Update: So yeah, while this code works fine for small lists, it is entirely too inefficient for my original goal: finding all possible 5-letter combinations out of the 26-letter alphabet. To be honest, I’m feeling pretty discouraged that my solution doesn’t work, but I’m hoping the insight I seem to lack will come with more experience. I’d be lying if I didn’t acknowledge that it’s times like these that somewhere deep down I begin to question if I have what it takes for a career in programming. I’d love to talk to some more experienced programmers and hear their thoughts on the matter.

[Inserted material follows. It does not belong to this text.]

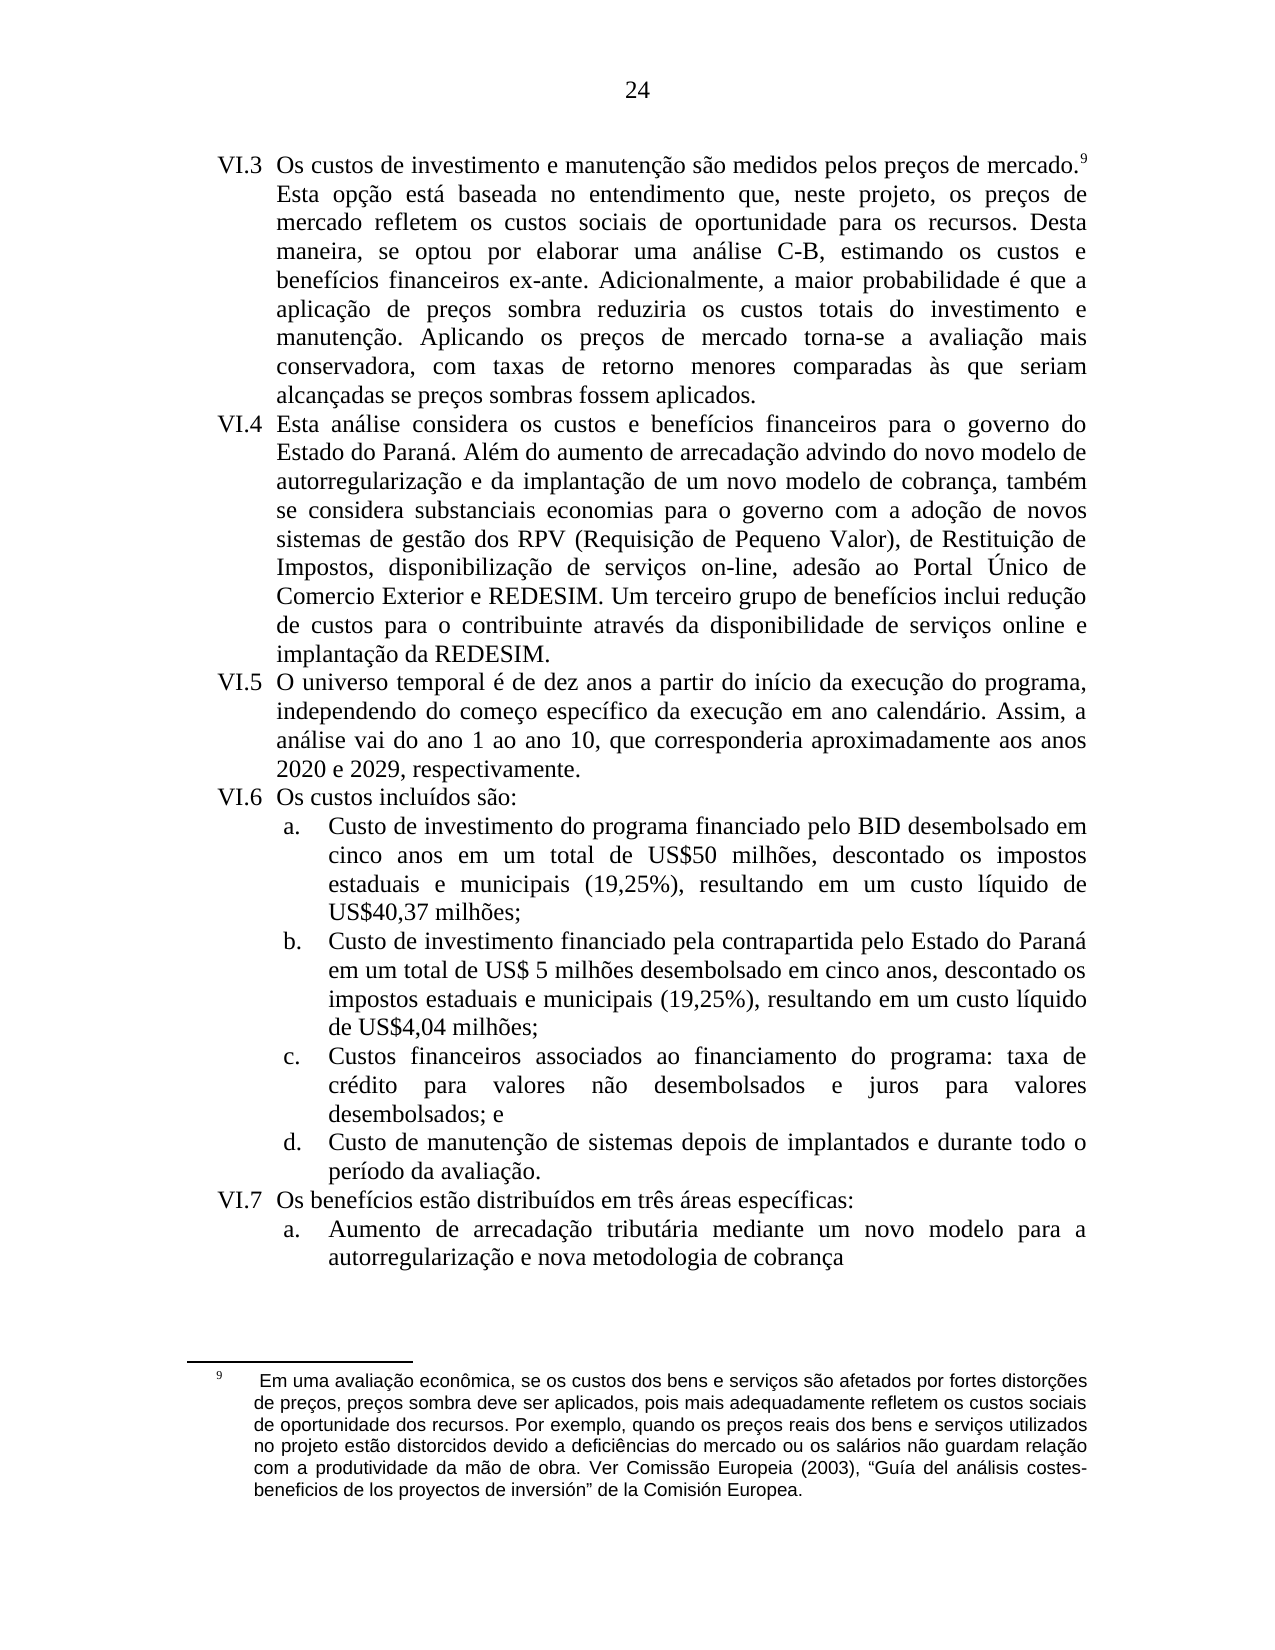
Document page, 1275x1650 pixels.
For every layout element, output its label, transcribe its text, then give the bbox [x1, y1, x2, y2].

Do all programmers have moments like this?
def find_least(file='words.txt'):
alphabet ='a b c d e f g h i j k l m n o p q r s t u v w x y z'.split(' ')
combos = combinations(5, alphabet)
max = 0
max_combo = None
for combo in combos:
matches = filter_words(file, combo)
if matches > max:
max = matches
max_combo = combo
return (max, max_combo)
def filter_words(file, forbidden):
fin = open(file)
matches = 0
for line in fin:
word = line.strip()
if avoids(word, forbidden):
matches += 1
return matches
Update 2: I tried the same brute force method for testing all the possibilities by calculating the various combinations using itertools.combinations instead of my own function and the process still seemed to eat up all of my system resources, so that leads me to believe the bottleneck is likely my entire approach, not just the way in which I coded my combinations function. I’ve decided to put this problem aside for now and move on to something else.
Scaffolding
Just ran across this line in Think Python: How to Think Like a Computer Scientist:
The print statements we wrote are useful for debugging, but once you get the function working, you should remove them. Code like that is called scaffolding because it is helpful for building the program but is not part of the final product.
That is a brilliant name for temporary code used for debugging. Why have I never heard this term before?